STIM1 translocation is not potentiated in Stc2^−/− MEFs following store depletion. (A) WT and Stc2^−/− MEFs stably expressing YFP-STIM1 were imaged by TIRF microscopy. Representative TIRF images are shown before and after ER Ca²⁺ store depletion by the addition of Tg. Scale bar, 10 μm. (B) Time-lapse TIRF images of transfected WT and Stc2^−/− MEFs treated with Tg (300 nM) in 0 Ca²⁺ HBSS were acquired to measure the translocation of YFP-STIM1 to puncta near the plasma membrane. Total YFP TIRF intensity was quantified, and STIM1 translocation was plotted over time and normalized to the maximum YFP-STIM1 TIRF signal.
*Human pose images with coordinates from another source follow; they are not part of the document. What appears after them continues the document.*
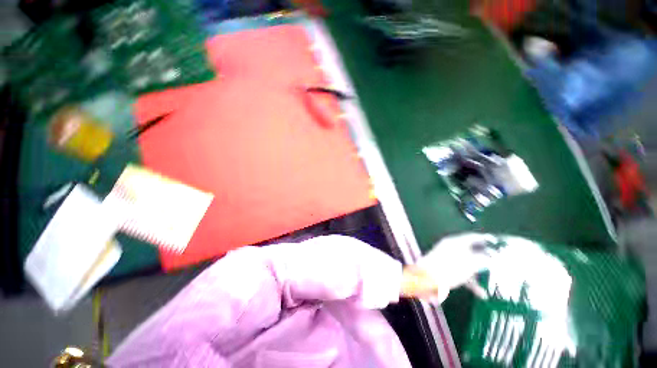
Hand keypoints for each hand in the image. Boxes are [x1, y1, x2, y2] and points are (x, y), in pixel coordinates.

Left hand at [403, 233, 497, 303]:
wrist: (424, 280)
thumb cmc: (447, 269)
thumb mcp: (468, 264)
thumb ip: (482, 260)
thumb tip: (493, 258)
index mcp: (454, 242)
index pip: (473, 237)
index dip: (487, 239)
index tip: (501, 244)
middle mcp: (451, 249)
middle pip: (472, 250)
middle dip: (486, 257)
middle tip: (502, 262)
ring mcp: (447, 260)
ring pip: (468, 264)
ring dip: (480, 272)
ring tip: (496, 280)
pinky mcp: (445, 270)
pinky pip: (461, 274)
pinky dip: (471, 282)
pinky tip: (482, 294)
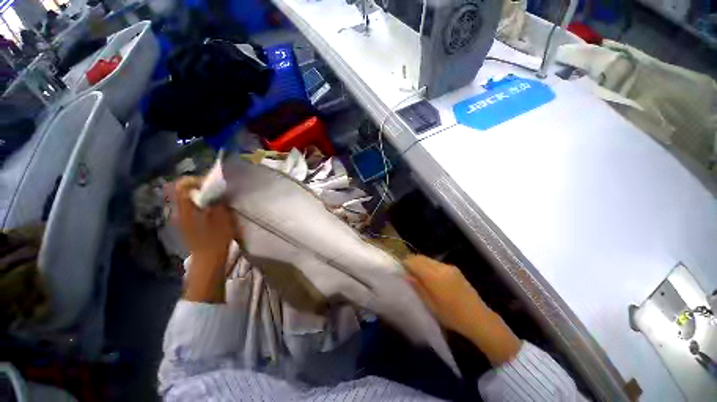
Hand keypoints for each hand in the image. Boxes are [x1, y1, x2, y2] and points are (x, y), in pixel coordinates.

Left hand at [170, 176, 237, 302]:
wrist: (208, 259)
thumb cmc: (217, 239)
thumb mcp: (222, 219)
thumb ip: (217, 202)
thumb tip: (217, 189)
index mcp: (186, 209)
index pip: (182, 185)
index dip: (196, 180)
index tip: (212, 183)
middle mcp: (179, 211)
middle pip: (184, 190)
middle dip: (200, 186)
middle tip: (217, 189)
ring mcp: (181, 218)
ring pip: (187, 198)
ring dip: (201, 194)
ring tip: (217, 198)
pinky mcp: (186, 223)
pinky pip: (191, 206)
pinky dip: (201, 202)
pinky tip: (212, 209)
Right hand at [403, 255, 488, 337]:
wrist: (479, 318)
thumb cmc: (452, 316)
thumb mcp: (431, 305)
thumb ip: (418, 287)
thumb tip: (405, 275)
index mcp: (434, 276)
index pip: (414, 261)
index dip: (405, 263)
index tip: (399, 268)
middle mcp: (441, 267)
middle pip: (421, 257)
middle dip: (411, 261)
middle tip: (406, 271)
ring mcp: (449, 267)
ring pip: (428, 259)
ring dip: (420, 263)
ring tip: (416, 274)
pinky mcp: (454, 269)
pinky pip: (436, 263)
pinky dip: (429, 266)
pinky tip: (429, 276)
Traces represent the averages from 12 experiments, with ∼6 to 12 cells/experiment. (C and D) Data from individual cells were fit using a Boltzmann sigmoidal function, and the time to half-maximal translocation (C) and the rate constant (dX) (where dX is equal to the change in time corresponding to the greatest change in STIM1 translocation, such that larger dX values correspond to lower rates of translocation) (D) were calculated and compared between WT and Stc2^−/− MEFs. (E) Total translocated STIM1 values at baseline and at maximum were quantified by the normalization of TIRF YFP signals to wide-field fluorescence. n.s., not significant. *, P < 0.05; **, P < 0.01 (each by Student's t test). (F to H) Quantification of YFP-STIM1 puncta size (F), density (G), and shape factor (H), where 1 is equal to a perfect circle, in WT and Stc2^−/− MEFs following store depletion.

Fig. 8.

Susceptibility of Stc2^−/− MEFs to oxidative stress is rescued by inhibition of SOCE. (A) WT and Stim1^−/− Stim2^−/− (Stim dKO) MEFs were treated with H₂O₂ (200 μM) for 16 h, and cell survival was quantified relative to that of untreated controls using a colorimetric WST-8 assay. **, P < 0.01 by Student's t test. (B) Cell survival of WT and Stc2^−/− MEFs was quantified following treatment with H₂O₂ (200 μM) for 16 h in the presence or absence of 100 μM 2-APB. Data represent the means ± SEM from three experiments, each performed in triplicate. ***, P < 0.001 by one-way ANOVA; n.s., not significant.